In Christina's case, she had to wake up at 6:30 in order to make it to the bus for a school day that started at 7:50 am. She tried to make up for it by sleeping in on the weekends, which doesn't make up for lost sleep and can actually make the situation worse.

No amount of therapy or medication would change the fact that she was chronically sleep-deprived, I told Christina's parents.

"Remember what your sleep was like when she was a newborn?" I asked them. "Would any amount of therapy or antidepressants have made you less miserable or more able to function?"

The family quickly agreed to find any way possible to help Christina get to bed earlier and sleep later on weekdays. Given her busy schedule of sports and homework and life and her school's stubborn refusal to start any later than 7:50, I thought this would be impossible.

For most families, it would have been. But Christina and her family managed together to increase her sleep to about 8.5 hours on school nights. This involved (among many other things) parents being able to take her to school and the entire family turning off all electronics at 9 p.m.

Most important, Christina herself complied with the sleep rules in a way I've never seen a teenager manage.

We also added therapy and medication. And Christina got better.

But I wonder whether she would have done just as well if we had focused solely on increasing her sleep. Would this teen, and so many others like her, ever have become anxious and depressed if the school start-times we assigned allowed them enough sleep in the first place?

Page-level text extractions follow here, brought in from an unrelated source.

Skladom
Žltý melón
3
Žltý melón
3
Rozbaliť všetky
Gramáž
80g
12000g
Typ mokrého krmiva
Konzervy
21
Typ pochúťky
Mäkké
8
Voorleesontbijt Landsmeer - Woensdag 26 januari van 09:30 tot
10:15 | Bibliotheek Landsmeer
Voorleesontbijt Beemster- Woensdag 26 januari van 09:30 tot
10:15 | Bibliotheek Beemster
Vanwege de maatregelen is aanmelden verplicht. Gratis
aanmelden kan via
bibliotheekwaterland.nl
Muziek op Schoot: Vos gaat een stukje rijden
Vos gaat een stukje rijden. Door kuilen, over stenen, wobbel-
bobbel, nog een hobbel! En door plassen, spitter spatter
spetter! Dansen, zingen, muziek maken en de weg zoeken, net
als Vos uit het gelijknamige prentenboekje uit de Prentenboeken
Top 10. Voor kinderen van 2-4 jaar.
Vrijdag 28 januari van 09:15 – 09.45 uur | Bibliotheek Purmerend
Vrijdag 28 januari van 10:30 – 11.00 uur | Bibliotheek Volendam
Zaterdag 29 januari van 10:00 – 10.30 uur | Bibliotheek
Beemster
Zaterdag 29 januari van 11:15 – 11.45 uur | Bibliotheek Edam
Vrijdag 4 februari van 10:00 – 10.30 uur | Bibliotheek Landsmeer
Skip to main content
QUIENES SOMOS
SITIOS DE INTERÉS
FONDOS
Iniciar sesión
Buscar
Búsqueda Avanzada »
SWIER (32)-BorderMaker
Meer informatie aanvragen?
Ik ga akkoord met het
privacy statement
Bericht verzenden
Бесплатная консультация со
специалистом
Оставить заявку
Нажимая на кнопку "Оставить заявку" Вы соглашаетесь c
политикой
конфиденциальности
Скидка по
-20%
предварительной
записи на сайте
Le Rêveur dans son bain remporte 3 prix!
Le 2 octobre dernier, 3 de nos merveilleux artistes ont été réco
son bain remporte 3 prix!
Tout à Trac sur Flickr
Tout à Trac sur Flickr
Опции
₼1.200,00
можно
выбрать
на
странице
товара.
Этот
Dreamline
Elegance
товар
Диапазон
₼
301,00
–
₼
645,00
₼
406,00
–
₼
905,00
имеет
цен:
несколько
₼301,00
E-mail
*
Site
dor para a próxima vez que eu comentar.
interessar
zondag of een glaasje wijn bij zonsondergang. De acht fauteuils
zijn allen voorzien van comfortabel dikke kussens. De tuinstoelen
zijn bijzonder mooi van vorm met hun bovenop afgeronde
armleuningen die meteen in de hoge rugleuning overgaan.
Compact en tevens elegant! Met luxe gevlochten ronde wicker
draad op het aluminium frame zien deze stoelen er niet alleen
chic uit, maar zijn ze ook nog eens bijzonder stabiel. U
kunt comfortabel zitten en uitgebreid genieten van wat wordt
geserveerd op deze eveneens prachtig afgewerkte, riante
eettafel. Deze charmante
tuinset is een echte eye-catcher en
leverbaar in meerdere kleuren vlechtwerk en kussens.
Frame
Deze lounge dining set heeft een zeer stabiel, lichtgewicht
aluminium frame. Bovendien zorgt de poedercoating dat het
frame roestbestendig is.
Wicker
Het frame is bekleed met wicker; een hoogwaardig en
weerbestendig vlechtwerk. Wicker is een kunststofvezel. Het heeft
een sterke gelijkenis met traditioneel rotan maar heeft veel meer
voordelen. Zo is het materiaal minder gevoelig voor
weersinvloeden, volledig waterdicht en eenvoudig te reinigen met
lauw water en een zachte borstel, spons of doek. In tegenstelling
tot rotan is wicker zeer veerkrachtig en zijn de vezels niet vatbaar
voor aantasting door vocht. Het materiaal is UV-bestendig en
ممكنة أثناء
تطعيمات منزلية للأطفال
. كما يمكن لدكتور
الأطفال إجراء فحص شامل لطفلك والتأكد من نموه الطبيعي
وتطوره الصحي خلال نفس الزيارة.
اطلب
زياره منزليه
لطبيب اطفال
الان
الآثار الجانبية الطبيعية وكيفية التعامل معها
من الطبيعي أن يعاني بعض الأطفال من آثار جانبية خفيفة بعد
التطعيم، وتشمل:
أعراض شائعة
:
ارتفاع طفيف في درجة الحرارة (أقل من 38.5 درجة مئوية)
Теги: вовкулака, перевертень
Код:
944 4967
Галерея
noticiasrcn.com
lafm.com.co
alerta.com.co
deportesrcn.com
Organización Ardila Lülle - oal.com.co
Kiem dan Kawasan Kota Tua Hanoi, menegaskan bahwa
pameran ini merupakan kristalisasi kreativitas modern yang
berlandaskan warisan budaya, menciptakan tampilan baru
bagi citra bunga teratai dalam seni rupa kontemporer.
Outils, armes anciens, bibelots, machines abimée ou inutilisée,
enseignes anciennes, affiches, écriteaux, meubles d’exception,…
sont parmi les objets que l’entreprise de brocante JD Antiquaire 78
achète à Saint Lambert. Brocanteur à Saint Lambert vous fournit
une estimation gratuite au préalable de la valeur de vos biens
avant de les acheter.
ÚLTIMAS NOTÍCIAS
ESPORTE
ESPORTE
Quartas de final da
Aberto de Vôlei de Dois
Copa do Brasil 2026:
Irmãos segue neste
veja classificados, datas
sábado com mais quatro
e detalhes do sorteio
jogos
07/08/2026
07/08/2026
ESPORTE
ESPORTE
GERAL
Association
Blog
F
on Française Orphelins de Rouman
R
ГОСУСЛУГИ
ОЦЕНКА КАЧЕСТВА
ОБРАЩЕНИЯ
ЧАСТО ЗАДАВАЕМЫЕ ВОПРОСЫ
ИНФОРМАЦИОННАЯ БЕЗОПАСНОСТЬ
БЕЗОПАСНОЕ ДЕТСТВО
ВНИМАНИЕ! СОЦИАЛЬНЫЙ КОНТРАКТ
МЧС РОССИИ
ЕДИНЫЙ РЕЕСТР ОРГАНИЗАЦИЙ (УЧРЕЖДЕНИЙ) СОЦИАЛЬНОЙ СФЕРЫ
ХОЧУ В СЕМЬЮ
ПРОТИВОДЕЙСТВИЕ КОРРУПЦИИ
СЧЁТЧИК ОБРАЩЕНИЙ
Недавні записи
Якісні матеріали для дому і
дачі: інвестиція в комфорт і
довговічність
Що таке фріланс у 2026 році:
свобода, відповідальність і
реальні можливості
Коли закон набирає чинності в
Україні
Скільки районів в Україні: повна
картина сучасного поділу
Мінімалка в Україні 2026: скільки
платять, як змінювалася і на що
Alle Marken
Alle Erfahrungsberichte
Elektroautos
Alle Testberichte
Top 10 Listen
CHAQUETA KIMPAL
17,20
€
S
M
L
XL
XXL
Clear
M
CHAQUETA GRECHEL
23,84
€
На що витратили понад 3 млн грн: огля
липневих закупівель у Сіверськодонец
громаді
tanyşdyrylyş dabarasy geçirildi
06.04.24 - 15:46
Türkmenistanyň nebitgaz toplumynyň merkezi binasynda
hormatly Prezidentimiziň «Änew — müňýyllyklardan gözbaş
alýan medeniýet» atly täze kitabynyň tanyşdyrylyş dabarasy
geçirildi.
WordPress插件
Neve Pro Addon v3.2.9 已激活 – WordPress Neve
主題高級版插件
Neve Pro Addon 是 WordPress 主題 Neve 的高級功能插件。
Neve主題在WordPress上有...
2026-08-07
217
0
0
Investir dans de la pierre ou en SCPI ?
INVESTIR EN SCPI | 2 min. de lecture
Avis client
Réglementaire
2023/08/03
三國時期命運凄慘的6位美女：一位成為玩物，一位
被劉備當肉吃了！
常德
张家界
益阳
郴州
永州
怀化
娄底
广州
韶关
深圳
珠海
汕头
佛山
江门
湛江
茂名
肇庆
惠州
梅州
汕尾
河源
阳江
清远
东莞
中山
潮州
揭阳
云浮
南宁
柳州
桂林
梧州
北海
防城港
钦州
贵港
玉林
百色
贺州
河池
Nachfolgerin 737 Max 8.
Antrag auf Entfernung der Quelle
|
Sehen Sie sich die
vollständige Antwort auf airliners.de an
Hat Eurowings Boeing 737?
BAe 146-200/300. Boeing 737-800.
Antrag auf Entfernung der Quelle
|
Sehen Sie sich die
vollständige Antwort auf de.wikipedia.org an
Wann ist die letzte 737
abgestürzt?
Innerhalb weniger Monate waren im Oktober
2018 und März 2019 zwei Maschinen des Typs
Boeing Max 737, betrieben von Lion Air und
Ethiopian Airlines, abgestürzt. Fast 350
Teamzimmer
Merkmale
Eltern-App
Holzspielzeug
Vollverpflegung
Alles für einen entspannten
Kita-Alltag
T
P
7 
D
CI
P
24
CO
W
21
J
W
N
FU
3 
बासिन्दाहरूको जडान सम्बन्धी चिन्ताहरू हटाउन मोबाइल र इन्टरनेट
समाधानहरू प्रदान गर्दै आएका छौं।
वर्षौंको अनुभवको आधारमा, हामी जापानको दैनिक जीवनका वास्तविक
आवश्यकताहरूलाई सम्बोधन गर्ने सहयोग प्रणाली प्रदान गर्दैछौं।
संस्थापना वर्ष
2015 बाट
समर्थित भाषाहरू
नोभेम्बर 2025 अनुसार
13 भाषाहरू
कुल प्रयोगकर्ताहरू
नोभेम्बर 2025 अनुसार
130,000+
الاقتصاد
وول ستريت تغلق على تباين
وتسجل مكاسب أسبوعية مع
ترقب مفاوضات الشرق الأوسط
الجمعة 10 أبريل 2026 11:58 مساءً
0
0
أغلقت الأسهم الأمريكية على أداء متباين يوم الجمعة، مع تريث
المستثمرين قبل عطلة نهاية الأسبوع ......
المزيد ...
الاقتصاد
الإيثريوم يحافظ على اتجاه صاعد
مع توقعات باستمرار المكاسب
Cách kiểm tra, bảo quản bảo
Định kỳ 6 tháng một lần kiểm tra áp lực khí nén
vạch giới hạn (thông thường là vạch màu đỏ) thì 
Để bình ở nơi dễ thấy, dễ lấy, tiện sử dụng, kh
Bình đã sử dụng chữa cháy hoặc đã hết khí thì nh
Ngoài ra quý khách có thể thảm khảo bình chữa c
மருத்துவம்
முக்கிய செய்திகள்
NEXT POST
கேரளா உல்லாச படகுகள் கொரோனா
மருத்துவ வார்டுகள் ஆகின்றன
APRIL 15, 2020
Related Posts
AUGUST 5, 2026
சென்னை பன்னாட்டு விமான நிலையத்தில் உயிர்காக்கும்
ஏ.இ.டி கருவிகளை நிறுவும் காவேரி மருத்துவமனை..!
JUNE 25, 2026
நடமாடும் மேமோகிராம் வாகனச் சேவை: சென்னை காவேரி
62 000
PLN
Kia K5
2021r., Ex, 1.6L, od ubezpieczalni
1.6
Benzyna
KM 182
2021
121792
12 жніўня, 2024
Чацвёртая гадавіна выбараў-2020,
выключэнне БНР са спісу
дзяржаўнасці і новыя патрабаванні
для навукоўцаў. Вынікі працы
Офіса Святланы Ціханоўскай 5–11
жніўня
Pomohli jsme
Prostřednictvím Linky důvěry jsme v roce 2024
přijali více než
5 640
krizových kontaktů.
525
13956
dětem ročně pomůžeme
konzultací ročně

In 2014, the American Academy of Pediatrics declared that no middle or high school should start before 8:30 a.m. This was based on the overwhelming evidence of how sleep-deprived our teens are and how devastating the effects on their mental health, physical health, academic achievement, and simple ability to stay awake while driving a car.

But only about 15 percent of public high schools follow that medical advice. Is your teen's school one of them?

Katherine Dahlsgaard is lead psychologist of the Anxiety Behaviors Clinic at Children's Hospital of Philadelphia.